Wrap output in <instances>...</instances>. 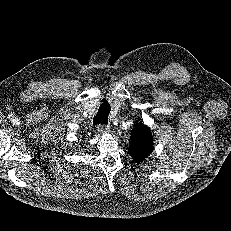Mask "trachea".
Wrapping results in <instances>:
<instances>
[{"instance_id":"3493384b","label":"trachea","mask_w":231,"mask_h":231,"mask_svg":"<svg viewBox=\"0 0 231 231\" xmlns=\"http://www.w3.org/2000/svg\"><path fill=\"white\" fill-rule=\"evenodd\" d=\"M102 104L100 105L97 114L93 118V125L107 124L108 115L110 113L111 107L107 103L106 99L101 100Z\"/></svg>"}]
</instances>
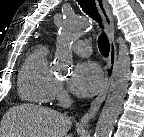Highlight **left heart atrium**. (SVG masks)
Returning <instances> with one entry per match:
<instances>
[{
  "instance_id": "left-heart-atrium-1",
  "label": "left heart atrium",
  "mask_w": 144,
  "mask_h": 137,
  "mask_svg": "<svg viewBox=\"0 0 144 137\" xmlns=\"http://www.w3.org/2000/svg\"><path fill=\"white\" fill-rule=\"evenodd\" d=\"M69 84L73 93L78 97H91L103 84L102 71L94 62L80 63L75 68Z\"/></svg>"
}]
</instances>
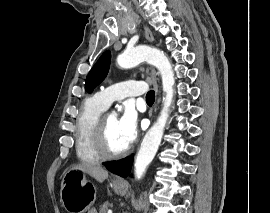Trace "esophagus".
<instances>
[{"instance_id":"obj_1","label":"esophagus","mask_w":270,"mask_h":213,"mask_svg":"<svg viewBox=\"0 0 270 213\" xmlns=\"http://www.w3.org/2000/svg\"><path fill=\"white\" fill-rule=\"evenodd\" d=\"M144 31H145V36H146L147 40L149 42H153L154 37H153V34L150 31V29L147 27H144ZM151 80H152V83L154 85V89H155L156 96H157L158 92H159V87H158V81H157V74H156V71L154 69H151ZM153 111H154V109L150 110V112H149L150 117L152 116Z\"/></svg>"}]
</instances>
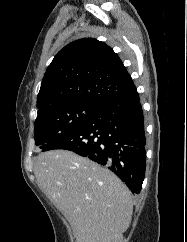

-.-.-

#### Problem to solve
Extract every line from the entries above that contains the string "path", and copy each one in full.

#### Reply
[{"instance_id":"3493384b","label":"trachea","mask_w":231,"mask_h":231,"mask_svg":"<svg viewBox=\"0 0 231 231\" xmlns=\"http://www.w3.org/2000/svg\"><path fill=\"white\" fill-rule=\"evenodd\" d=\"M102 104L100 105L97 114L93 118V125L107 124L108 115L110 113L111 107L107 103L106 99L101 100Z\"/></svg>"}]
  "mask_svg": "<svg viewBox=\"0 0 144 137\" xmlns=\"http://www.w3.org/2000/svg\"><path fill=\"white\" fill-rule=\"evenodd\" d=\"M69 84L73 93L78 97H91L103 84L102 71L94 62L80 63L75 68Z\"/></svg>"
[{"instance_id":"obj_1","label":"esophagus","mask_w":270,"mask_h":213,"mask_svg":"<svg viewBox=\"0 0 270 213\" xmlns=\"http://www.w3.org/2000/svg\"><path fill=\"white\" fill-rule=\"evenodd\" d=\"M144 31H145V36H146L147 40L149 42H153L154 37H153V34L150 31V29L147 27H144ZM151 80H152V83L154 85V89H155L156 96H157L158 92H159V87H158V81H157V74H156V71L154 69H151ZM153 111H154V109L150 110V112H149L150 117L152 116Z\"/></svg>"}]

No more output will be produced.